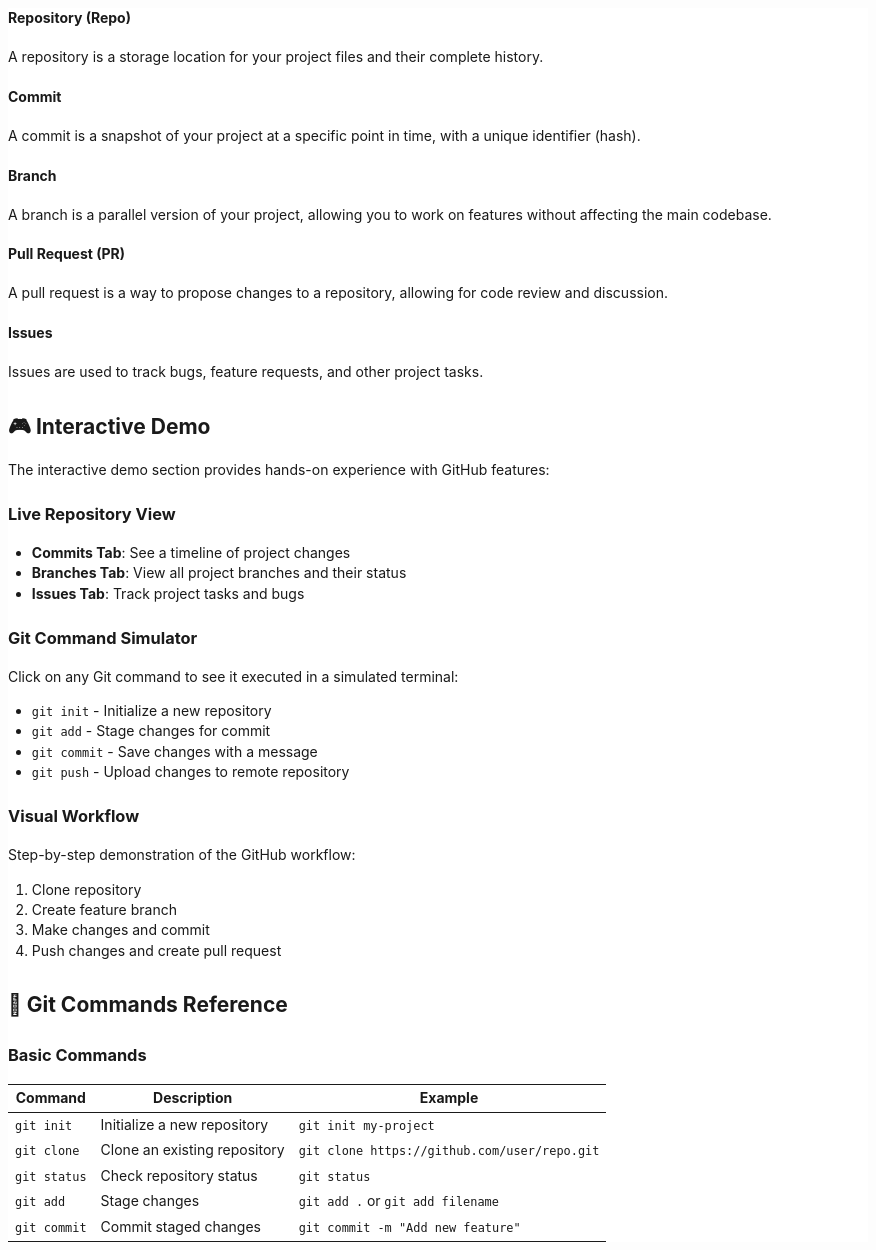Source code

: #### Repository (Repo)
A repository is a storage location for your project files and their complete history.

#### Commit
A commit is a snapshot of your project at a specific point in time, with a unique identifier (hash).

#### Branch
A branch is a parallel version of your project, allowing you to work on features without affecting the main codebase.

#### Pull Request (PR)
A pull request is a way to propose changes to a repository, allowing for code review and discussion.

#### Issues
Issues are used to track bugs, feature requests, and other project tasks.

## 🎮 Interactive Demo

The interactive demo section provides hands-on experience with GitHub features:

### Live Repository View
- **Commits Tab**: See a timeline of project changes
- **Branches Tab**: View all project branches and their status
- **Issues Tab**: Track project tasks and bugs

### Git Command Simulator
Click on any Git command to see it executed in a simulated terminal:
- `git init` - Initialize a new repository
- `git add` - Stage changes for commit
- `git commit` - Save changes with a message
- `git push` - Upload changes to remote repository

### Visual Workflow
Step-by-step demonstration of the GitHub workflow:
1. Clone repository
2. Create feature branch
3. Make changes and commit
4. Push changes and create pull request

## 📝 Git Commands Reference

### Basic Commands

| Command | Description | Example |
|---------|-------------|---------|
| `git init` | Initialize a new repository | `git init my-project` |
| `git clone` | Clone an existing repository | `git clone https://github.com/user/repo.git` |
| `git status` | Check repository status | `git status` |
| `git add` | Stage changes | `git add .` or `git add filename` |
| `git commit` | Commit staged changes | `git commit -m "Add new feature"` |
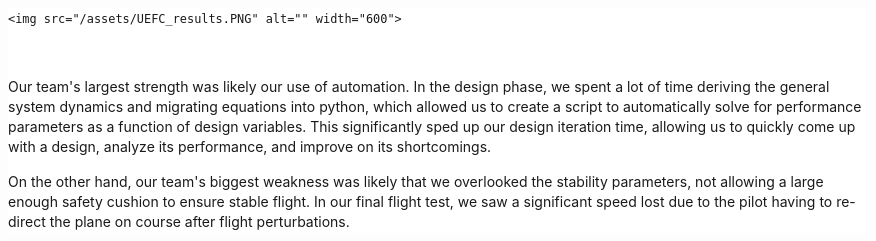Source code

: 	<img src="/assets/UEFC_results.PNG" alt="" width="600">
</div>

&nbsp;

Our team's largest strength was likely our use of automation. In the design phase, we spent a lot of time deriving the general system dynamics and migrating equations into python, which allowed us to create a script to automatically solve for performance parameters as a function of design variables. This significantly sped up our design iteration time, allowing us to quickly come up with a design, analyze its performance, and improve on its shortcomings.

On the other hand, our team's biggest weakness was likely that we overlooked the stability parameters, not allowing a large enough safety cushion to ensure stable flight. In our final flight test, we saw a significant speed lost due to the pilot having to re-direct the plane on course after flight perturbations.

Problem requirements: In the listing above, find the line with "## 📝 Git Commands Reference" and output it and every line after it up to and including the line with "Our team's largest", exactly, minus the pictures.

Worked solution:
## 📝 Git Commands Reference

### Basic Commands

| Command | Description | Example |
|---------|-------------|---------|
| `git init` | Initialize a new repository | `git init my-project` |
| `git clone` | Clone an existing repository | `git clone https://github.com/user/repo.git` |
| `git status` | Check repository status | `git status` |
| `git add` | Stage changes | `git add .` or `git add filename` |
| `git commit` | Commit staged changes | `git commit -m "Add new feature"` |
Source code

: 	<img src="/assets/UEFC_results.PNG" alt="" width="600">
</div>

&nbsp;

Our team's largest strength was likely our use of automation. In the design phase, we spent a lot of time deriving the general system dynamics and migrating equations into python, which allowed us to create a script to automatically solve for performance parameters as a function of design variables. This significantly sped up our design iteration time, allowing us to quickly come up with a design, analyze its performance, and improve on its shortcomings.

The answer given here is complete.